## Work item
In the listing below, how many lines contain the string "Engineer"? Answer with the number only.

-- Information supplied follows --

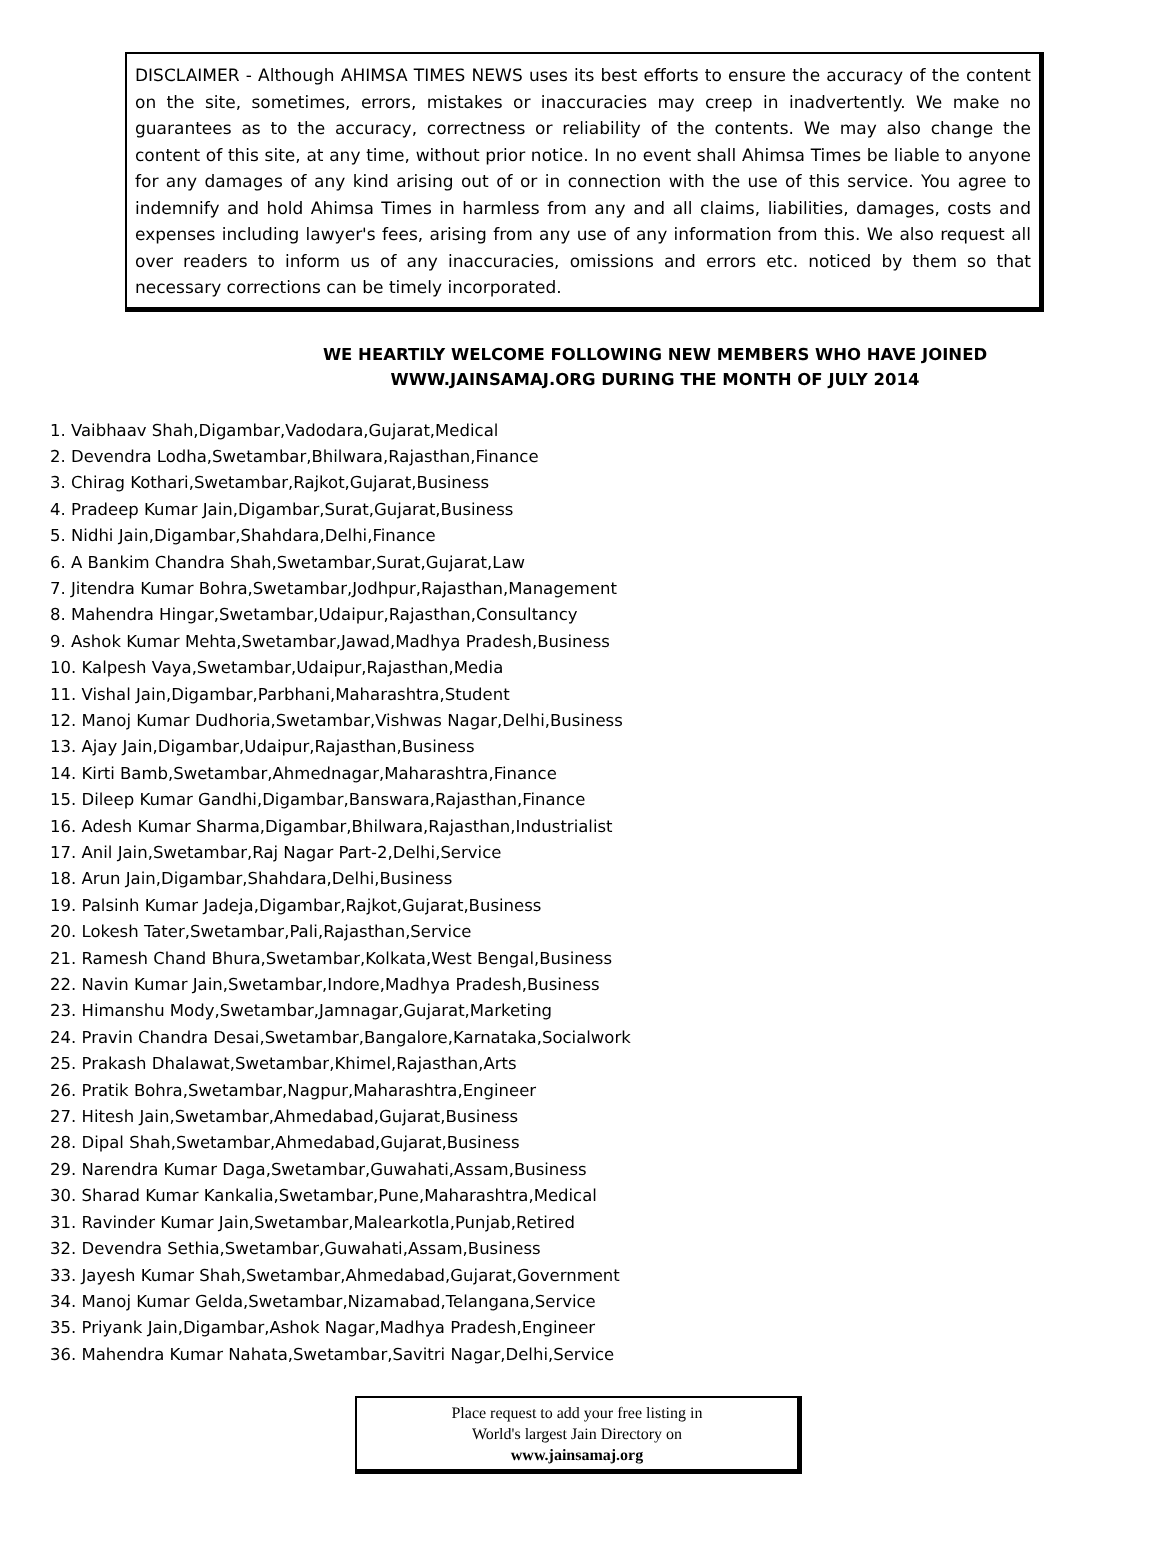DISCLAIMER - Although AHIMSA TIMES NEWS uses its best efforts to ensure the accuracy of the content on the site, sometimes, errors, mistakes or inaccuracies may creep in inadvertently. We make no guarantees as to the accuracy, correctness or reliability of the contents. We may also change the content of this site, at any time, without prior notice. In no event shall Ahimsa Times be liable to anyone for any damages of any kind arising out of or in connection with the use of this service. You agree to indemnify and hold Ahimsa Times in harmless from any and all claims, liabilities, damages, costs and expenses including lawyer's fees, arising from any use of any information from this. We also request all over readers to inform us of any inaccuracies, omissions and errors etc. noticed by them so that necessary corrections can be timely incorporated.
WE HEARTILY WELCOME FOLLOWING NEW MEMBERS WHO HAVE JOINED
WWW.JAINSAMAJ.ORG DURING THE MONTH OF JULY 2014
1. Vaibhaav Shah,Digambar,Vadodara,Gujarat,Medical
2. Devendra Lodha,Swetambar,Bhilwara,Rajasthan,Finance
3. Chirag Kothari,Swetambar,Rajkot,Gujarat,Business
4. Pradeep Kumar Jain,Digambar,Surat,Gujarat,Business
5. Nidhi Jain,Digambar,Shahdara,Delhi,Finance
6. A Bankim Chandra Shah,Swetambar,Surat,Gujarat,Law
7. Jitendra Kumar Bohra,Swetambar,Jodhpur,Rajasthan,Management
8. Mahendra Hingar,Swetambar,Udaipur,Rajasthan,Consultancy
9. Ashok Kumar Mehta,Swetambar,Jawad,Madhya Pradesh,Business
10. Kalpesh Vaya,Swetambar,Udaipur,Rajasthan,Media
11. Vishal Jain,Digambar,Parbhani,Maharashtra,Student
12. Manoj Kumar Dudhoria,Swetambar,Vishwas Nagar,Delhi,Business
13. Ajay Jain,Digambar,Udaipur,Rajasthan,Business
14. Kirti Bamb,Swetambar,Ahmednagar,Maharashtra,Finance
15. Dileep Kumar Gandhi,Digambar,Banswara,Rajasthan,Finance
16. Adesh Kumar Sharma,Digambar,Bhilwara,Rajasthan,Industrialist
17. Anil Jain,Swetambar,Raj Nagar Part-2,Delhi,Service
18. Arun Jain,Digambar,Shahdara,Delhi,Business
19. Palsinh Kumar Jadeja,Digambar,Rajkot,Gujarat,Business
20. Lokesh Tater,Swetambar,Pali,Rajasthan,Service
21. Ramesh Chand Bhura,Swetambar,Kolkata,West Bengal,Business
22. Navin Kumar Jain,Swetambar,Indore,Madhya Pradesh,Business
23. Himanshu Mody,Swetambar,Jamnagar,Gujarat,Marketing
24. Pravin Chandra Desai,Swetambar,Bangalore,Karnataka,Socialwork
25. Prakash Dhalawat,Swetambar,Khimel,Rajasthan,Arts
26. Pratik Bohra,Swetambar,Nagpur,Maharashtra,Engineer
27. Hitesh Jain,Swetambar,Ahmedabad,Gujarat,Business
28. Dipal Shah,Swetambar,Ahmedabad,Gujarat,Business
29. Narendra Kumar Daga,Swetambar,Guwahati,Assam,Business
30. Sharad Kumar Kankalia,Swetambar,Pune,Maharashtra,Medical
31. Ravinder Kumar Jain,Swetambar,Malearkotla,Punjab,Retired
32. Devendra Sethia,Swetambar,Guwahati,Assam,Business
33. Jayesh Kumar Shah,Swetambar,Ahmedabad,Gujarat,Government
34. Manoj Kumar Gelda,Swetambar,Nizamabad,Telangana,Service
35. Priyank Jain,Digambar,Ashok Nagar,Madhya Pradesh,Engineer
36. Mahendra Kumar Nahata,Swetambar,Savitri Nagar,Delhi,Service
Place request to add your free listing in
World's largest Jain Directory on
www.jainsamaj.org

-- Information supplied concluded --

## Reply
2